Я не успел еще прийти в себя от изумления, как уже она, рыдая, просила у меня прощения. Невдалеке стояла скамейка, и мы сели на нее. После общих жалоб на судьбу, она поведала мне мрачную историю своей жизни, и я никогда не забуду ее! В самом деле, я не знаю ничего ужаснее судьбы этой дамы, всегда окутанной черными вуалями и с таким проникновенным чувством игравшей нам berceuse Шумана.
Поистине, ужасная судьба!
— Вы все узнаете, — сказала мне она, — так как я навсегда покидаю эту страну, которую мне хотелось повидать в последний раз. И тогда вы поймете, почему я бросила в озеро ваш золотой топорик.
Счастливый брак
Мне было двадцать четыре года, когда мне представилась партия, превышавшая, по мнению моих близких, самые смелые надежды. Молодой человек родом из Бризгау, проводивший каждое лето в Швейцарии и с которым мы познакомились в Эвианском казино, влюбился в меня и я также полюбила его. Герберт Гутман, так звали его, имел доброе сердце и простодушный характер. Эти нравственные качества соединялись в нем с недюжинным умом.

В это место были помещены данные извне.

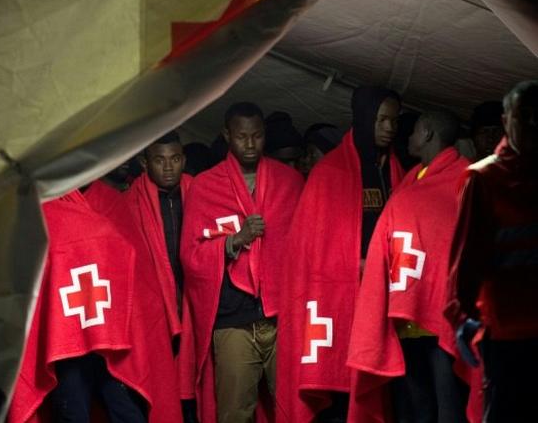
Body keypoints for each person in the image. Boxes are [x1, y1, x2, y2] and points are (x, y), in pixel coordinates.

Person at [276, 86, 404, 423]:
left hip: (382, 297)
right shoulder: (329, 174)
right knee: (337, 388)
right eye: (381, 119)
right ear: (364, 119)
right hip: (335, 301)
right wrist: (357, 265)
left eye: (394, 120)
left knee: (377, 384)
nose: (389, 127)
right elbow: (310, 251)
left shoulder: (395, 171)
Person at [9, 191, 180, 423]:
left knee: (122, 411)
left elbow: (131, 266)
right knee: (77, 413)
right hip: (72, 341)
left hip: (100, 338)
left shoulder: (108, 203)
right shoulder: (40, 214)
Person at [180, 102, 304, 423]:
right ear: (226, 136)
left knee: (294, 409)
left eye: (257, 136)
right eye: (241, 137)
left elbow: (305, 249)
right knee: (235, 414)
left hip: (282, 319)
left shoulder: (289, 182)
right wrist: (234, 240)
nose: (250, 145)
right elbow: (190, 257)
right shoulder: (205, 187)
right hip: (232, 321)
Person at [346, 111, 472, 423]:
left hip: (443, 318)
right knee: (416, 410)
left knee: (449, 408)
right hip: (407, 319)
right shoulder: (412, 179)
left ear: (428, 133)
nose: (408, 137)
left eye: (414, 130)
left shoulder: (465, 178)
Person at [446, 80, 538, 422]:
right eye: (523, 115)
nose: (532, 124)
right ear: (506, 120)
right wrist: (462, 316)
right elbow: (465, 258)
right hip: (506, 333)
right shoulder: (483, 179)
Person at [109, 131, 198, 422]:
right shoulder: (128, 203)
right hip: (155, 312)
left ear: (184, 159)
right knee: (163, 384)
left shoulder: (200, 192)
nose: (168, 167)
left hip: (196, 304)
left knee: (199, 385)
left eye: (174, 159)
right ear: (145, 163)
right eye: (159, 160)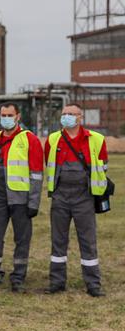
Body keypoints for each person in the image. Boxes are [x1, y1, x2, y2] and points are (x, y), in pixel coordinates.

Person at [0, 103, 44, 293]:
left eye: (10, 114)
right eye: (3, 114)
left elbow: (37, 174)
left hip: (20, 198)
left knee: (22, 240)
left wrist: (33, 203)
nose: (6, 118)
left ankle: (18, 279)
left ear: (18, 116)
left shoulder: (29, 139)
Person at [44, 103, 106, 297]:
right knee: (58, 241)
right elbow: (49, 164)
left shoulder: (96, 139)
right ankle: (56, 282)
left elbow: (103, 166)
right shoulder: (53, 139)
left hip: (84, 197)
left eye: (72, 114)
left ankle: (93, 284)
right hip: (60, 196)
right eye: (64, 114)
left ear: (81, 117)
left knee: (88, 241)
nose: (67, 117)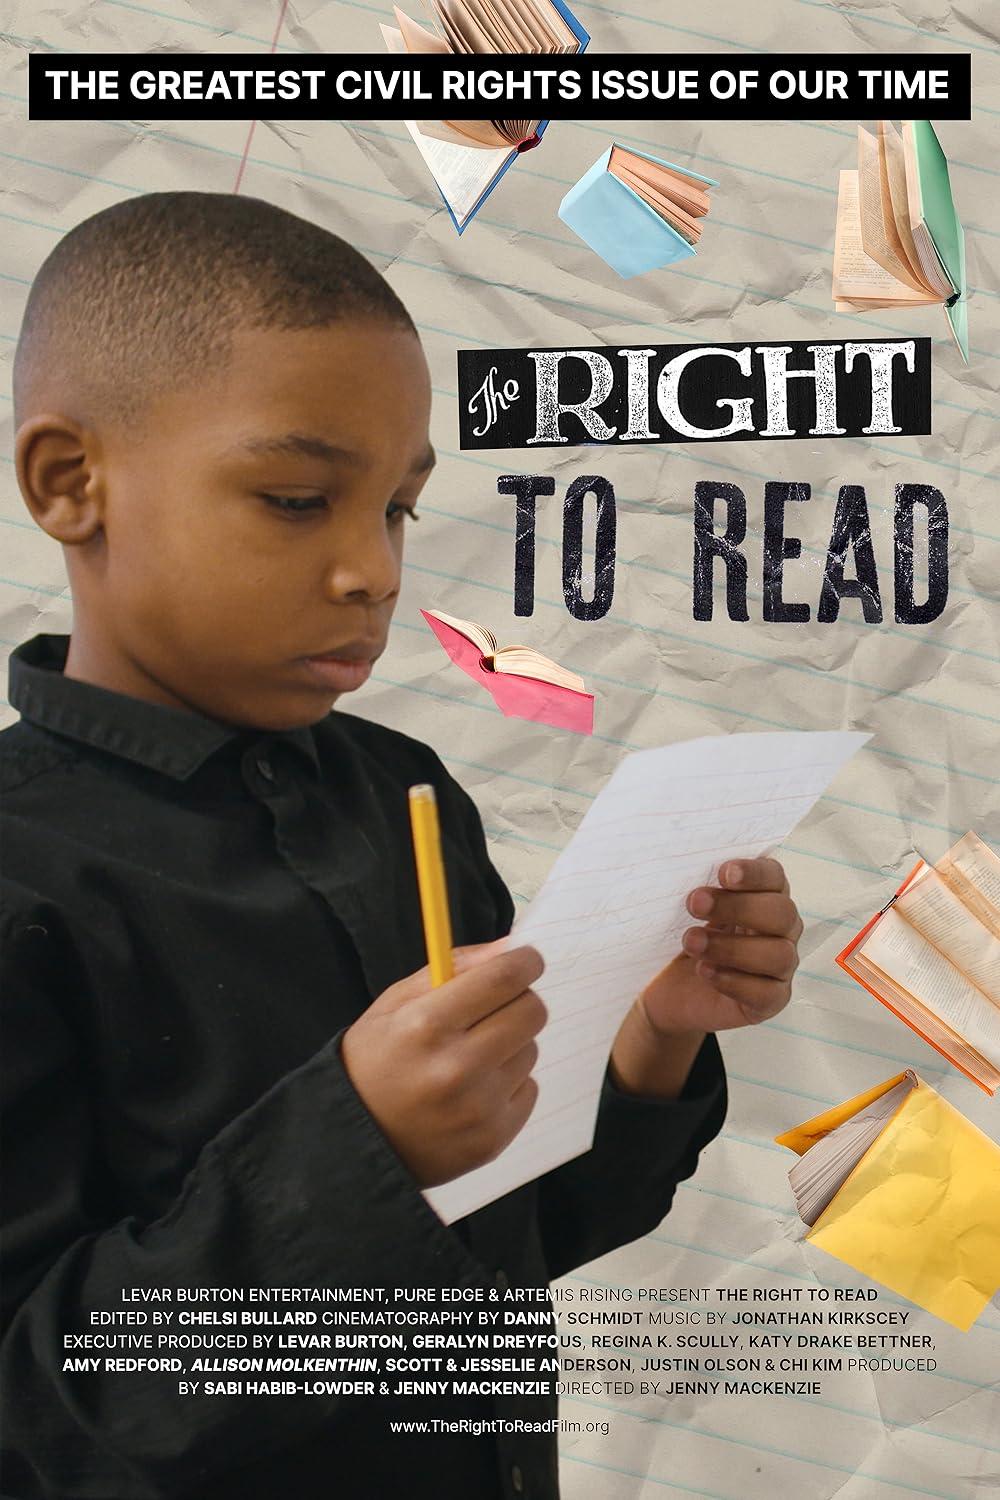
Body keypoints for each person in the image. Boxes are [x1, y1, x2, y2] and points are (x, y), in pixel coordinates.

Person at [0, 192, 804, 1499]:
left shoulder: (398, 795)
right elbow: (31, 1424)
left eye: (397, 510)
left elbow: (515, 1248)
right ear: (70, 483)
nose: (374, 570)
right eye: (298, 496)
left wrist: (652, 1037)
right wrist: (355, 1153)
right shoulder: (22, 874)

Он не был богат, но все же располагал довольно значительными средствами. Его отец, сказал он мне, имел прибыльное дело, которое рассчитывал передать впоследствии сыну. Мы только что собирались отправиться навестить старого Гутмана в его имении в Тоднау, в самой глубине Шварцвальда, как вдруг внезапная болезнь моей матери неожиданно ускорила события.